Deze deelnemer had op enig moment van het PMT een aanvraagformulier ontvangen waaruit hij een bepaalde pensioentoezegging had afgeleid. Toen die later niet juist bleek beriep het PMT zich op de inhoud van het pensioenreglement waarin staat geregeld dat niet iedere mededeling van het pensioenfonds voldoende grondslag oplevert voor een bepaalde pensioenafspraak die mogelijk afwijkt van het pensioenreglement.
De kantonrechter was van mening dat, als het pensioenfonds met een bepaalde opgave op een “aanvraagformulier vervroeg pensioneren” duidelijk maakt “op welk bedrag de gepensioneerde jegens het pensioenfonds, gelet op het reglement, aanspraak heeft”, de deelnemer ervan uit mag gaan dat dit een toezegging is waar hij het pensioenfonds aan kan houden.
De kantonrechter vond er dat door het gebruikte aanvraagformulier sprake is geweest van een zogenaamde rechtshandeling. De pensioendeelnemer mocht het “gerechtvaardigd vertrouwen hebben” dat hij zich kon beroepen op het verbindend karakter van deze toezegging en dat hij recht zou hebben op betaling van de toegezegde uitkering, ook al stond later vast dat de daaraan ten grondslag liggende berekening niet juist was. Die onjuiste berekening was overigens niet veroorzaakt door een verkeerde opgave door de pensioengerechtigde.
De kantonrechter benadrukte dat dit een andere situatie is dan een jaaropgave waarin een mogelijk later afwijkende pensioentoezegging is gedaan. Daar worden doorgaans allerlei “slagen om de arm” bij gehouden. De kantonrechter meende dat het PMT moet worden beschouwd als “een professionele partij die over de noodzakelijk kennis beschikte om uit te rekenen op welke bedragen een pensioengerechtigde recht had”.
De deelnemer aan het pensioenfonds was een leek op dat terrein en beschikte niet over de kennis en de rekenhulpmiddelen om de toezeggingen te controleren. Het pensioenfonds had eenvoudigweg “de grootst mogelijke zorgvuldigheid moeten betrachten en zijn uitlatingen over de pensioenrechten uitgebreid moeten controleren”. Er was hier ook geen sprake van een evidente, voor iedere leek begrijpelijke, fout en er was sprake van een aanduiding “pensioen toezeggingsbrief”. In juridische taal uitgedrukt: er was sprake van een aanbod dat het PMT aan de pensioendeelnemer had gedaan en dat aanbod was door hem aanvaard. Er was eenvoudigweg een overeenkomst tot stand gekomen. Dat er later een fout in de berekening zat, mocht het pensioenfonds niet baten.

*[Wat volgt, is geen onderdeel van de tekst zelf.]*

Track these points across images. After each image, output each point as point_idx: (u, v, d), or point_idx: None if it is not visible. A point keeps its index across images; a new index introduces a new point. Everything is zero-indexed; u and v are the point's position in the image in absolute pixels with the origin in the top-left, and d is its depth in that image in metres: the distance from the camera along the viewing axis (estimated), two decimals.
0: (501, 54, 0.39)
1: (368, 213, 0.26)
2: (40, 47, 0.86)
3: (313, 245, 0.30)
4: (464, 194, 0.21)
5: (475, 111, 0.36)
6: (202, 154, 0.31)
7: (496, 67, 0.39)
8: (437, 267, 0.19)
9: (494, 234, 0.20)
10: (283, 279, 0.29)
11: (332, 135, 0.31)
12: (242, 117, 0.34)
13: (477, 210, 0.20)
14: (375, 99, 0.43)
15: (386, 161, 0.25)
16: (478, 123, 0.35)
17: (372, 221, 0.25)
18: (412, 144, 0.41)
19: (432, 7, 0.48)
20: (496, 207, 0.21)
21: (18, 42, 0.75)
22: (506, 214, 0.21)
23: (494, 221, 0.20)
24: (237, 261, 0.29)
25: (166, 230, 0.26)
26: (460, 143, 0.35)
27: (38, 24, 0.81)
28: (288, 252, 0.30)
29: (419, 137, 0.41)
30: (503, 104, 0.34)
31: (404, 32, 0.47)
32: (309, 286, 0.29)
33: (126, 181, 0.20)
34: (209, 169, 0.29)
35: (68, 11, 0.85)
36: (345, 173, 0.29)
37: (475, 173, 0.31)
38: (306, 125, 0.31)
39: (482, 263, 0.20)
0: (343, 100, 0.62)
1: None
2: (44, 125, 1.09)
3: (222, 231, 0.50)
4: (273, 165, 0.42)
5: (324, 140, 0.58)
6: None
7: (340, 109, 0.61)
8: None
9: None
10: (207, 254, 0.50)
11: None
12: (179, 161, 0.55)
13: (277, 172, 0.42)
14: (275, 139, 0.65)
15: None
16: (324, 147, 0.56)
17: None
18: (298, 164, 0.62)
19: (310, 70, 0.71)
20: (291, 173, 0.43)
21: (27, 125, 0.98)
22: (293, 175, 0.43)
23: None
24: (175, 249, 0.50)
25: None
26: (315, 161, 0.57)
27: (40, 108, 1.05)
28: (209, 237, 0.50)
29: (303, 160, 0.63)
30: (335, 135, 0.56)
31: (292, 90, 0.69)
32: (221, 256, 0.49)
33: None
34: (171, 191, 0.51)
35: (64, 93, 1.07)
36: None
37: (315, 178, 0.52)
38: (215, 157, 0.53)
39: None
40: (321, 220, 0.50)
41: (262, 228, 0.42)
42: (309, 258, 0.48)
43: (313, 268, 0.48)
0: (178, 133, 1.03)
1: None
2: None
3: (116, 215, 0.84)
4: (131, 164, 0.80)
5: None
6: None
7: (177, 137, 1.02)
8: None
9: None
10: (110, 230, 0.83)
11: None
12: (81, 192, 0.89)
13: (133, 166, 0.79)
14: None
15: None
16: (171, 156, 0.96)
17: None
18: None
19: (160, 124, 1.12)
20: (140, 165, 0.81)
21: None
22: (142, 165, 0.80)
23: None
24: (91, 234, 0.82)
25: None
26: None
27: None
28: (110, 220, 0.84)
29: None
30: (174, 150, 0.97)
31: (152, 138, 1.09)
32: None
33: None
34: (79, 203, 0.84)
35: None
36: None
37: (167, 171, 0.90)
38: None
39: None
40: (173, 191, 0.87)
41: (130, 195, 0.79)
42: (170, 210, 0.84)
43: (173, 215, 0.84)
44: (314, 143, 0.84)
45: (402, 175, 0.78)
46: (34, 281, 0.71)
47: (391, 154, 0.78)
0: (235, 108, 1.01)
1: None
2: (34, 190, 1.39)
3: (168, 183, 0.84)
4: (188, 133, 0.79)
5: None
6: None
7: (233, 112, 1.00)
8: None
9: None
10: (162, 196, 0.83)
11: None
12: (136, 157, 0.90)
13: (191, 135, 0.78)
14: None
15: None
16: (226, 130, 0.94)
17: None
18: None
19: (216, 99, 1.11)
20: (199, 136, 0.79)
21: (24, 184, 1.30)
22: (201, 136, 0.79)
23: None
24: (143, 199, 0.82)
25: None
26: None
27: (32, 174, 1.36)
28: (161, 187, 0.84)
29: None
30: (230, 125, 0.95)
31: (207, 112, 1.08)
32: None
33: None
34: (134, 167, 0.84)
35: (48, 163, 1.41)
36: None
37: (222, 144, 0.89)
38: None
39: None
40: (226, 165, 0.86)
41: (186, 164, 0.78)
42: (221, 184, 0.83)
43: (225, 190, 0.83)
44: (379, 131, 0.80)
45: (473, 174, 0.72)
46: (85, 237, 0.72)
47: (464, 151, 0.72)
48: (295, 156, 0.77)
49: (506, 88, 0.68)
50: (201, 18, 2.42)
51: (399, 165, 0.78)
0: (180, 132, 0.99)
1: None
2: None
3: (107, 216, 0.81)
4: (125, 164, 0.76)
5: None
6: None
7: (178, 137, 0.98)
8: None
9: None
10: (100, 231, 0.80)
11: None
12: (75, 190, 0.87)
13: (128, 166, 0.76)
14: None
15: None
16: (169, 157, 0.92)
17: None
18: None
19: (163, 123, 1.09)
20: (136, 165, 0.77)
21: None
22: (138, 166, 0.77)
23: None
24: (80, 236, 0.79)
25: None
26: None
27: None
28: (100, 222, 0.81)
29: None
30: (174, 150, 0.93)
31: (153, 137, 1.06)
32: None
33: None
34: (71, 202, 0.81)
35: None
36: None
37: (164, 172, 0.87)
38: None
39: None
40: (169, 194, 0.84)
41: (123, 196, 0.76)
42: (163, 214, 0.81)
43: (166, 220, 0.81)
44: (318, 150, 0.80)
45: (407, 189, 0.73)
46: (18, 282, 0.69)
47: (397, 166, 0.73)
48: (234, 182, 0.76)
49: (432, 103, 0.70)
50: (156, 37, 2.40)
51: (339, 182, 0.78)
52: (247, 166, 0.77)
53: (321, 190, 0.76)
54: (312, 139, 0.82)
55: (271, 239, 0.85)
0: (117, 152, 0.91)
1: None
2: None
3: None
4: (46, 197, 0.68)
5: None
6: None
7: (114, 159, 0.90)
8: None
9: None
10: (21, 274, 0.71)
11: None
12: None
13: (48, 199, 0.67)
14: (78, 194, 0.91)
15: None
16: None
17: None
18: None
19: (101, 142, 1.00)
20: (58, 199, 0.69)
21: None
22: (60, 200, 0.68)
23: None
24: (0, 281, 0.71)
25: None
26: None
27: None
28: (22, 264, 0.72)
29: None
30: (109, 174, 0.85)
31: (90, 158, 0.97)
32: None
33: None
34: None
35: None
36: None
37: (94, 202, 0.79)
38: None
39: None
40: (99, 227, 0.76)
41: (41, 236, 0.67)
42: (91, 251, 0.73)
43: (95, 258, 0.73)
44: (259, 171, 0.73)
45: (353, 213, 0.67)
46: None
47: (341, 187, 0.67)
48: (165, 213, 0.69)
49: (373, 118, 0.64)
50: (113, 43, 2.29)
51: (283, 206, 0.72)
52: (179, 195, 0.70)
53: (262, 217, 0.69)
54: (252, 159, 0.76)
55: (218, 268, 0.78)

De verwijzing door het pensioenfonds naar jurisprudentie van lagere rechters werd verworpen omdat al die uitspraken sloegen op de verstrekking van jaarlijkse pensioenoverzichten. Dat was nu juist in deze zaak niet het geval.

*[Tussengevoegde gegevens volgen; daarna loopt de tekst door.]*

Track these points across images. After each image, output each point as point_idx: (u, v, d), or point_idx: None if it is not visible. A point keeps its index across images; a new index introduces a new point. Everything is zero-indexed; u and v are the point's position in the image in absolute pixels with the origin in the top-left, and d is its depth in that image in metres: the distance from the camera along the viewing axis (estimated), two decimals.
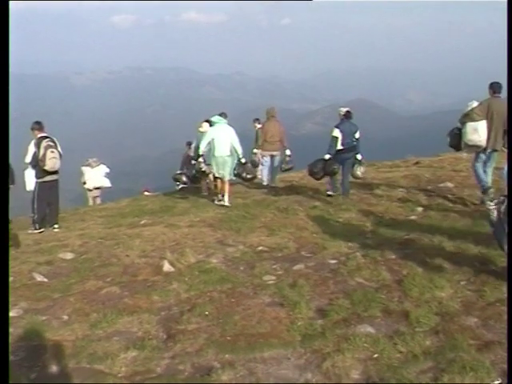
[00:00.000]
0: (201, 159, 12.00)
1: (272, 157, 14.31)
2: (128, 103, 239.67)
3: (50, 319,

De betrokken pensioendeelnemer had derhalve recht op een aanzienlijk nabetaling, vermeerderd met wettelijke rente en buitengerechtelijke incassokosten.

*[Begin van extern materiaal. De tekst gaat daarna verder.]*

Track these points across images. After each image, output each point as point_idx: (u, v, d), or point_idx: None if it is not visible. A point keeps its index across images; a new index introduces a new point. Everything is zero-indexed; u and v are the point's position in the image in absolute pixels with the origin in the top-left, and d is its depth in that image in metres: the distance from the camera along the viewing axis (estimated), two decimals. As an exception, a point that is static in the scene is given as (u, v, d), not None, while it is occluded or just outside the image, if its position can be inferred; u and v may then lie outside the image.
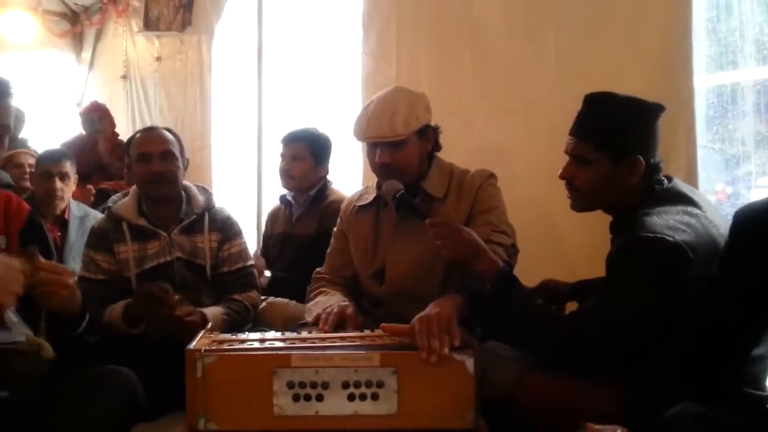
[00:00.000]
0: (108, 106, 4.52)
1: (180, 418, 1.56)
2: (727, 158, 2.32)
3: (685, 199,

Voor iedere pensioengerechtigde is dus het zaak om goed te controleren welke toezeggingen het pensioenfonds in het verleden heeft gedaan. Als het fonds zich daar later aan wil onttrekken dan heeft de pensioendeelnemer, getuige deze uitspraak, nog wel degelijk actiemogelijkheden. Omdat het meestal gaat om langdurige pensioenaanspraken loont het dan ook vaak de moeite om uiteindelijk naar de rechter te gaan.